→ The exercise: Rewrite the lines of every record, changing each "scientific name" to "binomial name" and leaving everything else the same.

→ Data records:

● ● ● ●

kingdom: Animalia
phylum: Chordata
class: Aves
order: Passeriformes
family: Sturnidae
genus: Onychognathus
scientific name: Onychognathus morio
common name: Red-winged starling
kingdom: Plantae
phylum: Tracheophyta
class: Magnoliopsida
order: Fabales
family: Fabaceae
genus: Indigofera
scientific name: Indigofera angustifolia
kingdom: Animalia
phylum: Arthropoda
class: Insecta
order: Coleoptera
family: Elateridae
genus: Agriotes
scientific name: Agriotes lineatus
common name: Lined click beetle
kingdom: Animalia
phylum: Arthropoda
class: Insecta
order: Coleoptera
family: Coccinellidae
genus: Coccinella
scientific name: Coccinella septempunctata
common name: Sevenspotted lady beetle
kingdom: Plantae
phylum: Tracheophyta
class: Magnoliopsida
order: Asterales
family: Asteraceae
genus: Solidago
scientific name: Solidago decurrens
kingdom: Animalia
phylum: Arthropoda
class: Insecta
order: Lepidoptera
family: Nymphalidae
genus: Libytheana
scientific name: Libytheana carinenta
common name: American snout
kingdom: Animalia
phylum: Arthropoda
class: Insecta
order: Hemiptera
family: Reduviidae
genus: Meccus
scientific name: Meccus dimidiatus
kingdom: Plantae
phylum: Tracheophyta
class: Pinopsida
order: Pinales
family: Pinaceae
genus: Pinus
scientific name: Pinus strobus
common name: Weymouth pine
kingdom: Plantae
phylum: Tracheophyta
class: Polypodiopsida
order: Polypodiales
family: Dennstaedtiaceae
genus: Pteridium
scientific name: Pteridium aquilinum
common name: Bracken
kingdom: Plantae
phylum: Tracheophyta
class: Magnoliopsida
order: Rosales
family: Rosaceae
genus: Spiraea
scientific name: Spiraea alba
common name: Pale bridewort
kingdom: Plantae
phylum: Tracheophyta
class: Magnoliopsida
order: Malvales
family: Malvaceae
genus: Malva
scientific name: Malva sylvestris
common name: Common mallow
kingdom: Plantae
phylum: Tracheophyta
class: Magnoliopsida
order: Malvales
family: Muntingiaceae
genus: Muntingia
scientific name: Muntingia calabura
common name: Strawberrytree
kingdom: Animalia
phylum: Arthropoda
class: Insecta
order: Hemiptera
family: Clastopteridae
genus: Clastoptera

● ● ● ●

→ Exercise output:
kingdom: Animalia
phylum: Chordata
class: Aves
order: Passeriformes
family: Sturnidae
genus: Onychognathus
binomial name: Onychognathus morio
common name: Red-winged starling
kingdom: Plantae
phylum: Tracheophyta
class: Magnoliopsida
order: Fabales
family: Fabaceae
genus: Indigofera
binomial name: Indigofera angustifolia
kingdom: Animalia
phylum: Arthropoda
class: Insecta
order: Coleoptera
family: Elateridae
genus: Agriotes
binomial name: Agriotes lineatus
common name: Lined click beetle
kingdom: Animalia
phylum: Arthropoda
class: Insecta
order: Coleoptera
family: Coccinellidae
genus: Coccinella
binomial name: Coccinella septempunctata
common name: Sevenspotted lady beetle
kingdom: Plantae
phylum: Tracheophyta
class: Magnoliopsida
order: Asterales
family: Asteraceae
genus: Solidago
binomial name: Solidago decurrens
kingdom: Animalia
phylum: Arthropoda
class: Insecta
order: Lepidoptera
family: Nymphalidae
genus: Libytheana
binomial name: Libytheana carinenta
common name: American snout
kingdom: Animalia
phylum: Arthropoda
class: Insecta
order: Hemiptera
family: Reduviidae
genus: Meccus
binomial name: Meccus dimidiatus
kingdom: Plantae
phylum: Tracheophyta
class: Pinopsida
order: Pinales
family: Pinaceae
genus: Pinus
binomial name: Pinus strobus
common name: Weymouth pine
kingdom: Plantae
phylum: Tracheophyta
class: Polypodiopsida
order: Polypodiales
family: Dennstaedtiaceae
genus: Pteridium
binomial name: Pteridium aquilinum
common name: Bracken
kingdom: Plantae
phylum: Tracheophyta
class: Magnoliopsida
order: Rosales
family: Rosaceae
genus: Spiraea
binomial name: Spiraea alba
common name: Pale bridewort
kingdom: Plantae
phylum: Tracheophyta
class: Magnoliopsida
order: Malvales
family: Malvaceae
genus: Malva
binomial name: Malva sylvestris
common name: Common mallow
kingdom: Plantae
phylum: Tracheophyta
class: Magnoliopsida
order: Malvales
family: Muntingiaceae
genus: Muntingia
binomial name: Muntingia calabura
common name: Strawberrytree
kingdom: Animalia
phylum: Arthropoda
class: Insecta
order: Hemiptera
family: Clastopteridae
genus: Clastoptera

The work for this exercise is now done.